Melaka developers grateful to state govt for putting off new housing policy on bumi units

MELAKA: Housing developers in the state are relieved that the Melaka government has deferred the implementation of a state housing policy requiring new residential schemes to set aside 70% of houses as bumiputra units.

Real Estate and Housing Developers Association (Rehda) Melaka chapter chairman Datuk Ng Choon Koon said he received an official letter from Melaka Land and Mines director Datuk Md Azhan Samat on Monday (April 19) regarding temporary suspension of the policy.

“Housing developers in Melaka are thankful to Melaka Chief Minister Datuk Seri Sulaiman Md Ali and key officials for listening to our plight.

“Rehda had earlier appealed against the policy, which was supposed to come into force on April 1, as the policy would restrict the creativity and innovation of developers in meeting the niche market output,” he said in an interview on Monday (April 19).

Furthermore, Ng said, there were more than 700 unsold bumiputra units worth over RM300mil in the state at present.

“It would only further exacerbate the developers' burden of disposing of the unsold lots and the cost would eventually be passed down to property buyers if the policy is introduced," he added.

Ng said Rehda believed the state government should encourage a competitive free market to suit the demand for both affordable homes and high-end units.

“We are willing to make more bumiputra units available if there is a shortage but currently there is an oversupply," he said.

Ng said before the proposed policy, Melaka imposed a bumiputra quota of 60% on residential units, 40% on commercial units and 30% on industrial units.

He said some 90 Rehda members had collectively submitted their concerns to the state government last month.
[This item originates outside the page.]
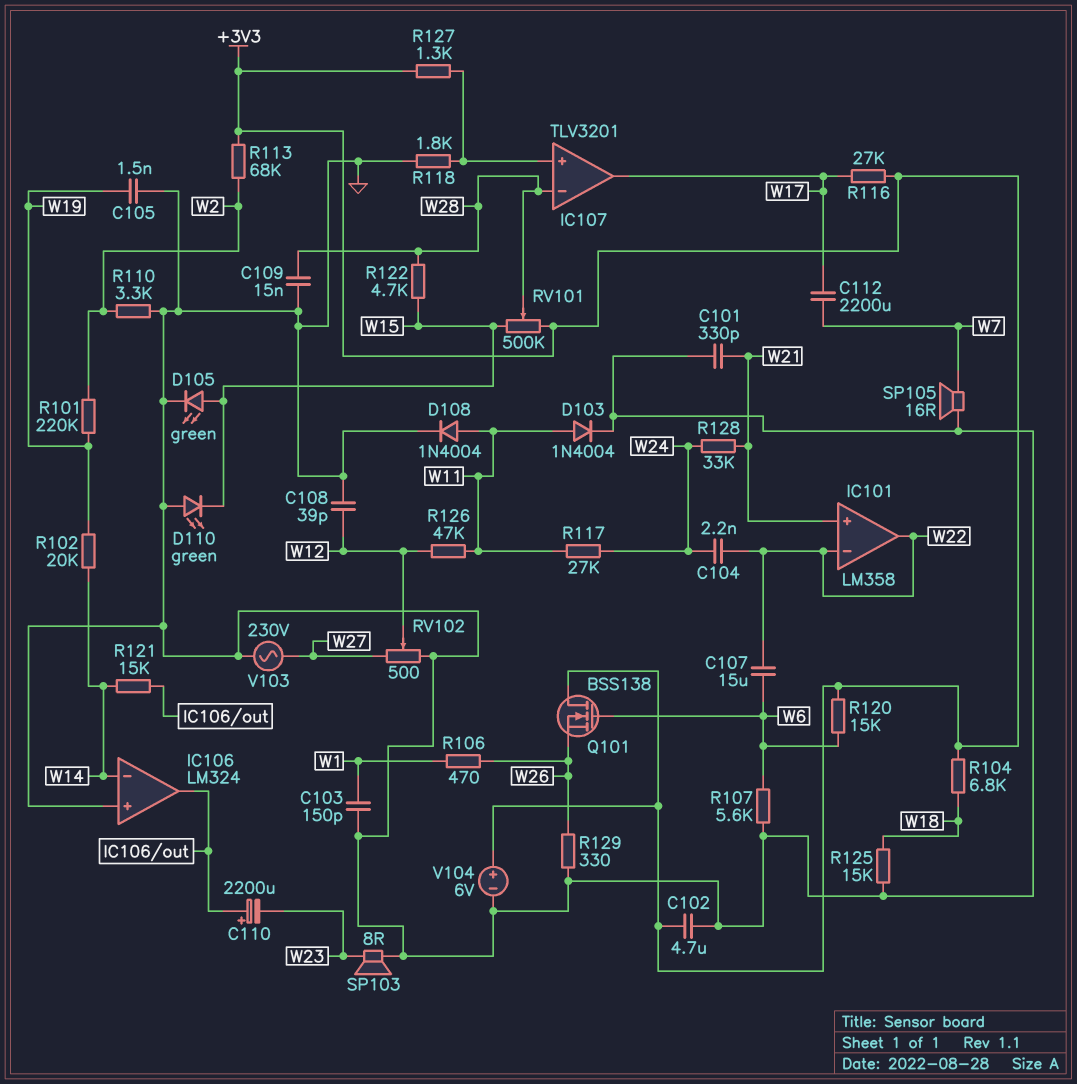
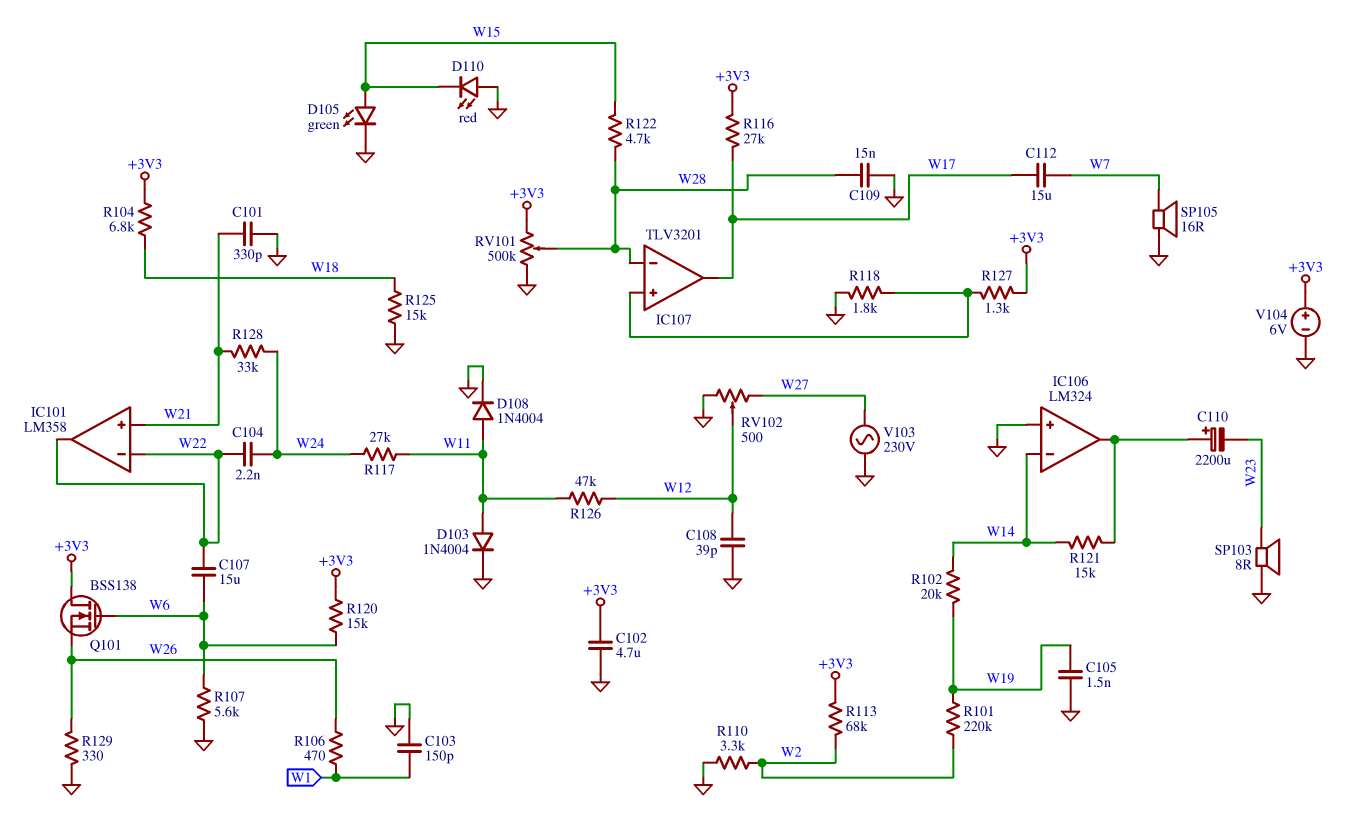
C112: 2200uF (W7, W17) -> 15uF (W7, W17)
D110: LED green (A GND, K W15) -> LED red (A GND, K W15)
RV101: 500k (+3V3, W15, wiper W28) -> 500k (+3V3, GND, wiper W28)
Meanwhile, Ng said, some 1,365 units of houses worth RM637mil were sold between January last year and Feb 23 this year.

He said properties are still saleable despite the impact of Covid-19 because of the price factor.

"Owning properties in Melaka is still considered affordable, hence there is minimal effect on unsold properties here.

"The segment that is facing lower sales is the high end," he added.

Ng said he does not see housing prices going down in Melaka in view of high building material prices, compliance costs and rising construction costs.

“Some potential buyers are speculating that the prices will drop because of Covid-19 and are waiting for the right time to buy.

“But this won't happen anytime soon,” he said.